(Design files in text formats)
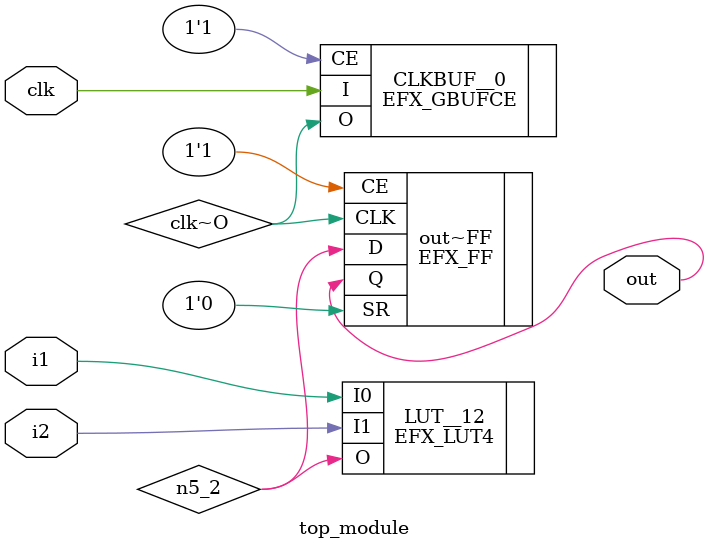
<source format=v>


module top_module (clk, i1, i2, out);
    input clk /* verific EFX_ATTRIBUTE_PORT__IS_PRIMARY_INPUT=TRUE */ ;   // /home/trinity/Downloads/efinity/2024.1/project/test_project/top_module.v(2)
    input i1 /* verific EFX_ATTRIBUTE_PORT__IS_PRIMARY_INPUT=TRUE */ ;   // /home/trinity/Downloads/efinity/2024.1/project/test_project/top_module.v(3)
    input i2 /* verific EFX_ATTRIBUTE_PORT__IS_PRIMARY_INPUT=TRUE */ ;   // /home/trinity/Downloads/efinity/2024.1/project/test_project/top_module.v(4)
    output out /* verific EFX_ATTRIBUTE_PORT__IS_PRIMARY_OUTPUT=TRUE */ ;   // /home/trinity/Downloads/efinity/2024.1/project/test_project/top_module.v(5)
    
    wire n5_2;
    
    wire \clk~O ;
    
    EFX_LUT4 LUT__12 (.I0(i1), .I1(i2), .O(n5_2)) /* verific EFX_ATTRIBUTE_CELL_NAME=EFX_LUT4, LUTMASK=16'h8888 */ ;
    defparam LUT__12.LUTMASK = 16'h8888;
    EFX_FF \out~FF  (.D(n5_2), .CE(1'b1), .CLK(\clk~O ), .SR(1'b0), 
           .Q(out)) /* verific EFX_ATTRIBUTE_CELL_NAME=EFX_FF, CLK_POLARITY=1'b1, D_POLARITY=1'b1, CE_POLARITY=1'b1, SR_SYNC=1'b1, SR_SYNC_PRIORITY=1'b1, SR_VALUE=1'b0, SR_POLARITY=1'b1 */ ;   // /home/trinity/Downloads/efinity/2024.1/project/test_project/top_module.v(10)
    defparam \out~FF .CLK_POLARITY = 1'b1;
    defparam \out~FF .CE_POLARITY = 1'b1;
    defparam \out~FF .SR_POLARITY = 1'b1;
    defparam \out~FF .D_POLARITY = 1'b1;
    defparam \out~FF .SR_SYNC = 1'b1;
    defparam \out~FF .SR_VALUE = 1'b0;
    defparam \out~FF .SR_SYNC_PRIORITY = 1'b1;
    EFX_GBUFCE CLKBUF__0 (.CE(1'b1), .I(clk), .O(\clk~O )) /* verific EFX_ATTRIBUTE_CELL_NAME=EFX_GBUFCE, CE_POLARITY=1'b1 */ ;
    defparam CLKBUF__0.CE_POLARITY = 1'b1;
    
endmodule

//
// Verific Verilog Description of module EFX_LUT4_45edcde5_0
// module not written out since it is a black box. 
//


//
// Verific Verilog Description of module EFX_FF_45edcde5_0
// module not written out since it is a black box. 
//


//
// Verific Verilog Description of module EFX_GBUFCE_45edcde5_0
// module not written out since it is a black box. 
//


</source>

• _Instructions to follow_
Word for word, return all the entries and skip their pictures.

• _Result of the exercise_
<source format=v>


module top_module (clk, i1, i2, out);
    input clk /* verific EFX_ATTRIBUTE_PORT__IS_PRIMARY_INPUT=TRUE */ ;   // /home/trinity/Downloads/efinity/2024.1/project/test_project/top_module.v(2)
    input i1 /* verific EFX_ATTRIBUTE_PORT__IS_PRIMARY_INPUT=TRUE */ ;   // /home/trinity/Downloads/efinity/2024.1/project/test_project/top_module.v(3)
    input i2 /* verific EFX_ATTRIBUTE_PORT__IS_PRIMARY_INPUT=TRUE */ ;   // /home/trinity/Downloads/efinity/2024.1/project/test_project/top_module.v(4)
    output out /* verific EFX_ATTRIBUTE_PORT__IS_PRIMARY_OUTPUT=TRUE */ ;   // /home/trinity/Downloads/efinity/2024.1/project/test_project/top_module.v(5)
    
    wire n5_2;
    
    wire \clk~O ;
    
    EFX_LUT4 LUT__12 (.I0(i1), .I1(i2), .O(n5_2)) /* verific EFX_ATTRIBUTE_CELL_NAME=EFX_LUT4, LUTMASK=16'h8888 */ ;
    defparam LUT__12.LUTMASK = 16'h8888;
    EFX_FF \out~FF  (.D(n5_2), .CE(1'b1), .CLK(\clk~O ), .SR(1'b0), 
           .Q(out)) /* verific EFX_ATTRIBUTE_CELL_NAME=EFX_FF, CLK_POLARITY=1'b1, D_POLARITY=1'b1, CE_POLARITY=1'b1, SR_SYNC=1'b1, SR_SYNC_PRIORITY=1'b1, SR_VALUE=1'b0, SR_POLARITY=1'b1 */ ;   // /home/trinity/Downloads/efinity/2024.1/project/test_project/top_module.v(10)
    defparam \out~FF .CLK_POLARITY = 1'b1;
    defparam \out~FF .CE_POLARITY = 1'b1;
    defparam \out~FF .SR_POLARITY = 1'b1;
    defparam \out~FF .D_POLARITY = 1'b1;
    defparam \out~FF .SR_SYNC = 1'b1;
    defparam \out~FF .SR_VALUE = 1'b0;
    defparam \out~FF .SR_SYNC_PRIORITY = 1'b1;
    EFX_GBUFCE CLKBUF__0 (.CE(1'b1), .I(clk), .O(\clk~O )) /* verific EFX_ATTRIBUTE_CELL_NAME=EFX_GBUFCE, CE_POLARITY=1'b1 */ ;
    defparam CLKBUF__0.CE_POLARITY = 1'b1;
    
endmodule

//
// Verific Verilog Description of module EFX_LUT4_45edcde5_0
// module not written out since it is a black box. 
//


//
// Verific Verilog Description of module EFX_FF_45edcde5_0
// module not written out since it is a black box. 
//


//
// Verific Verilog Description of module EFX_GBUFCE_45edcde5_0
// module not written out since it is a black box. 
//


</source>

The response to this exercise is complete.